OSIRIS-REx est la première mission de retour d'échantillons d'astéroïdes de la NASA. Il a été lancé en septembre 2016 et s'est lancé dans un voyage d'exploration d'un astéroïde géocroiseur appelé « Bennu ». Le 24 septembre 2023, la capsule spatiale contenant les échantillons de Bennu atterrira dans le désert occidental de l'Utah. Ce sera la finale passionnante de cette mission. Source : NASA

Pendant ce temps, après quatre heures dans l'espace, la capsule pénétrera dans l'atmosphère terrestre à 8 h 42, heure du Centre (10 h 42, heure de l'Est), voyageant à environ 27 650 milles par heure (44 500 kilomètres par heure). À ce rythme, la compression de l’atmosphère terrestre générerait suffisamment d’énergie pour envelopper la capsule dans une boule de feu extrêmement chaude. La barrière thermique aidera à réguler la température à l’intérieur de la capsule, gardant ainsi les échantillons en sécurité dans un environnement similaire à la température de surface de Bennu.

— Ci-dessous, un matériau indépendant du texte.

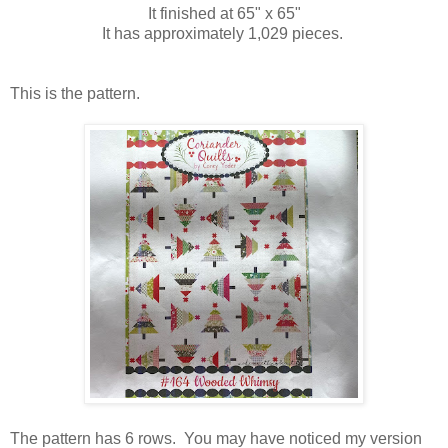
It finished at 65" x 65"
It has approximately 1,029 pieces.
This is the pattern.
The pattern has 6 rows. You may have noticed my version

Le parachute permettra à la capsule d'atterrir à une vitesse sûre. Environ 2 minutes après l'entrée de la capsule dans l'atmosphère, un parachute sera d'abord déployé pour stabiliser la transition vers des vitesses subsoniques. Six minutes plus tard, à environ 1,6 kilomètre au-dessus du désert, le parachute principal se déploiera, emmenant la capsule jusqu'à une zone de 36 milles sur 8,5 milles (58 kilomètres sur 14 kilomètres) sur un champ de tir militaire. Lors de l'atterrissage, la capsule ralentira jusqu'à environ 11 mph (18 km/h).

Enfin, 13 minutes seulement après son entrée dans l'atmosphère, la capsule arrivera sur Terre pour la première fois depuis sept ans, en attendant l'arrivée de l'équipe de récupération.

Cette image montre les événements entre le largage de la capsule d'échantillons du vaisseau spatial OSIRIS-REx et son atterrissage dans le désert de l'Utah. Source de l'image : Lockheed Martin

Environ 20 minutes avant l'atterrissage de la capsule, alors qu'elle est encore haute dans l'atmosphère terrestre, l'équipe du site de récupération montera à bord de quatre hélicoptères et se dirigera vers le désert. Les instruments thermiques suivront la lumière infrarouge de la signature thermique de la capsule jusqu'à ce que les instruments optiques puissent voir la capsule, donnant ainsi aux équipes de récupération un moyen de suivre la trajectoire de la capsule sur Terre. L'objectif de l'équipe de récupération est de récupérer la capsule du sol le plus rapidement possible pour éviter la contamination des échantillons par l'environnement terrestre.

Une fois la capsule trouvée et emballée, elle sera transportée par hélicoptère vers une salle blanche temporaire d'un champ de tir militaire, où elle subira un traitement initial et un démontage en vue du vol vers le Johnson Space Center de la NASA à Houston, où les échantillons seront enregistrés, conservés et distribués aux scientifiques du monde entier pour analyse.